UK-Japanese partnership to develop fusion materials
"The collaboration reaffirms the strategic partnership between the United Kingdom and Japan and is based on a mutual commitment to deliver sustainable, commercial fusion energy for generations to come," the partners said.
KF and UKAEA said that as a first step they will develop a silicon carbide composite system (SiC/SiC) suitable for use as a structural material inside a fusion machine and to understand its stability under simulated fusion conditions.
The use of SiC/SiC composites within the breeder blanket of a fusion machine will increase the efficiency and commercial viability of fusion power stations by providing a material that operates at high temperatures and is resistant to neutron damage, they noted.
The Self-Cooled Yuryo Lithium Lead Advanced (SCYLLA) blanket developed by KF is compatible with the lithium-lead based coolant and fuel breeding fluids.
Examination of irradiated composites can only be carried out in a suitable active testing facility and KF has looked to UKAEA's Materials Research Facility (MRF) for support.
New post-irradiation examination methods are being developed by UKAEA to understand the changes in microstructural properties of the SiC/SiC samples caused by radiation damage. As a fibre-reinforced composite, some novel methods need to be used to extract useful material properties.
Under the new agreement, KF will accelerate the development of critical plant components catered to the needs of other fusion companies around the world.
KF already has several contracts awarded by UKAEA to provide its expertise and services, most notably being appointed in August 2022 as a member of the Spherical Tokamak for Energy Production (STEP) Interim Engineering Delivery Partner consortium. KF was also selected as a Tier 1 supplier in 2021 under the UKAEA Tritium Engineering Framework for the STEP fuel cycle.
"The several contracts we have with UKAEA have demonstrated the win-win relationship that can create new value for the society and fusion research and fusion industry," said Kyoto Fusioneering CEO Taka Nagao. "Kyoto Fusioneering will continue to build on our successful technology collaboration to help achieve industrialisation of fusion energy.
"The development of a 'fusion-grade' silicon carbide composite system is not only a huge advancement to the realisation of commercial fusion, but also yet another advantage of the blanket system, which is so important in our collective battle against climate change."
"This collaboration agreement builds on our existing relationship," added UKAEA CEO Ian Chapman. "Putting fusion electricity on the grid requires finding and integrating solutions to several major challenges and we will be working with Kyoto Fusioneering on finding solutions to some of those challenges."

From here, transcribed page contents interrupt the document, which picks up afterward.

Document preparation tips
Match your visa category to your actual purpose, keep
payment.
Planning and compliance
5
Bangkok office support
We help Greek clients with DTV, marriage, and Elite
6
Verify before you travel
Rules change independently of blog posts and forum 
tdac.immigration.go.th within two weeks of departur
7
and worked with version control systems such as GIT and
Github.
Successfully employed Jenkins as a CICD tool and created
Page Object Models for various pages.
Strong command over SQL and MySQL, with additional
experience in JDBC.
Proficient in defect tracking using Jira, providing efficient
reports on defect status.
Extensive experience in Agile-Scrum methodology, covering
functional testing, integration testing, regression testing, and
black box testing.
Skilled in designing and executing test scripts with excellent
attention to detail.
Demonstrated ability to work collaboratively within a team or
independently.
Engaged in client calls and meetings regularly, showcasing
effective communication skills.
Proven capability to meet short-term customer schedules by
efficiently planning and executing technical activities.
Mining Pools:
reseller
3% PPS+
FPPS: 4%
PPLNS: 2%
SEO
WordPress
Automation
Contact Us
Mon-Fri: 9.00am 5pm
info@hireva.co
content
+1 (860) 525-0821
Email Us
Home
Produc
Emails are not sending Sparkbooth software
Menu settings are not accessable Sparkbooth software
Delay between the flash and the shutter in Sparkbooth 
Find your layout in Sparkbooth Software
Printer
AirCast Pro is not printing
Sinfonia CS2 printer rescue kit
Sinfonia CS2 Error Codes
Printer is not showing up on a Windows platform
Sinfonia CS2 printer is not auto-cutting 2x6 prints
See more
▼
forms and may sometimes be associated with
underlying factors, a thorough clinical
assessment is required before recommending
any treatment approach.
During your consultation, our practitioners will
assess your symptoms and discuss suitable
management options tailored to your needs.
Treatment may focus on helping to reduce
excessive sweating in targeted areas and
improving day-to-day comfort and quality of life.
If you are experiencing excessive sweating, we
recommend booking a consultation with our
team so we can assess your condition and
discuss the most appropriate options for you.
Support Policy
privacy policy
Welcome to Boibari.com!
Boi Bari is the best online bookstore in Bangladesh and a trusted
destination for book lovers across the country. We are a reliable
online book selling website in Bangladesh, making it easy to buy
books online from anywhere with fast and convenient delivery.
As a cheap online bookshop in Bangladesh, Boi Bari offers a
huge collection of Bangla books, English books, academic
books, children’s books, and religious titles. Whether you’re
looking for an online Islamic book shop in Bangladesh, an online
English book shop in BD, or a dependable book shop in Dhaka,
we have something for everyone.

UKAEA has signed several agreements over the past few months to collaborate on the development of fusion technology. These include a strategic research partnership with the US Department of Energy's Oak Ridge National Laboratory to better understand the performance and behaviour of materials required for use in future commercial fusion power plants. UKAEA also signed a five-year framework agreement with Tokamak Energy for closer collaboration "on developing spherical tokamaks as a route to commercial fusion energy". It also signed agreements with the University of Sheffield and the University of Birmingham to collaborate on fusion R&D.